_BRIEF_
Across these entries, work out how many lines carry the string "each", and give only that number.

_THE DATA_
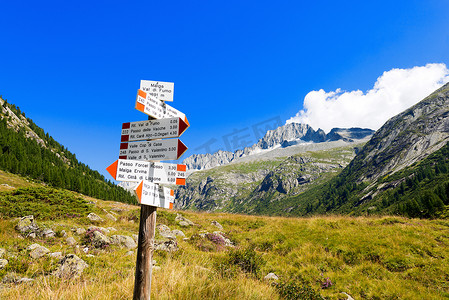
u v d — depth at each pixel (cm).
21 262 959
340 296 1148
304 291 899
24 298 562
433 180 12544
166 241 1482
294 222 2291
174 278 607
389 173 18712
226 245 1892
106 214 2359
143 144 466
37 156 13788
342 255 1577
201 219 3003
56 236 1470
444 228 1808
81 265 977
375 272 1358
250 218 2980
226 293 546
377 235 1747
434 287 1191
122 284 610
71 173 13788
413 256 1455
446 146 16112
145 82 486
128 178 409
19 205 1866
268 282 959
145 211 420
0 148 11200
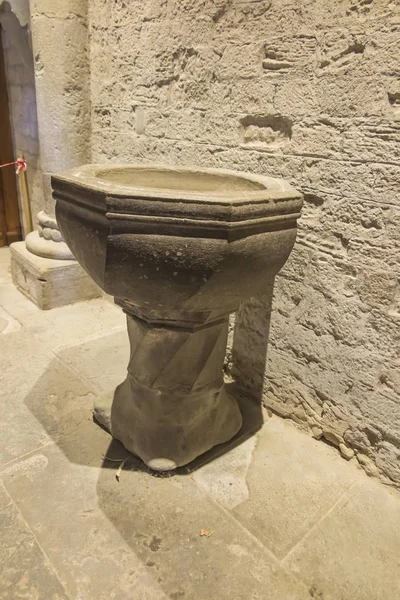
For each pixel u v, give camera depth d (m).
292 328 1.65
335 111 1.36
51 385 1.89
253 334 1.81
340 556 1.21
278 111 1.51
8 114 3.30
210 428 1.56
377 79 1.24
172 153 1.99
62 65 2.30
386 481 1.48
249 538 1.25
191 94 1.81
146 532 1.25
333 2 1.28
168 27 1.82
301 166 1.49
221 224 1.02
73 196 1.17
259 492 1.41
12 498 1.33
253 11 1.50
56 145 2.45
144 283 1.13
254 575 1.15
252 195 1.10
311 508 1.37
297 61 1.42
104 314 2.55
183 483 1.43
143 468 1.48
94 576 1.12
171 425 1.48
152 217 1.03
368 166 1.32
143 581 1.12
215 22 1.63
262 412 1.82
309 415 1.68
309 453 1.60
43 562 1.15
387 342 1.39
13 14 2.56
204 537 1.25
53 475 1.43
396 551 1.24
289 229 1.24
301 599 1.10
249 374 1.87
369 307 1.41
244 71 1.58
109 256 1.09
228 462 1.53
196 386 1.47
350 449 1.57
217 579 1.13
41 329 2.34
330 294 1.51
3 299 2.69
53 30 2.23
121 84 2.17
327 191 1.44
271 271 1.25
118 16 2.06
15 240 3.72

_COMPLETED TASK_
2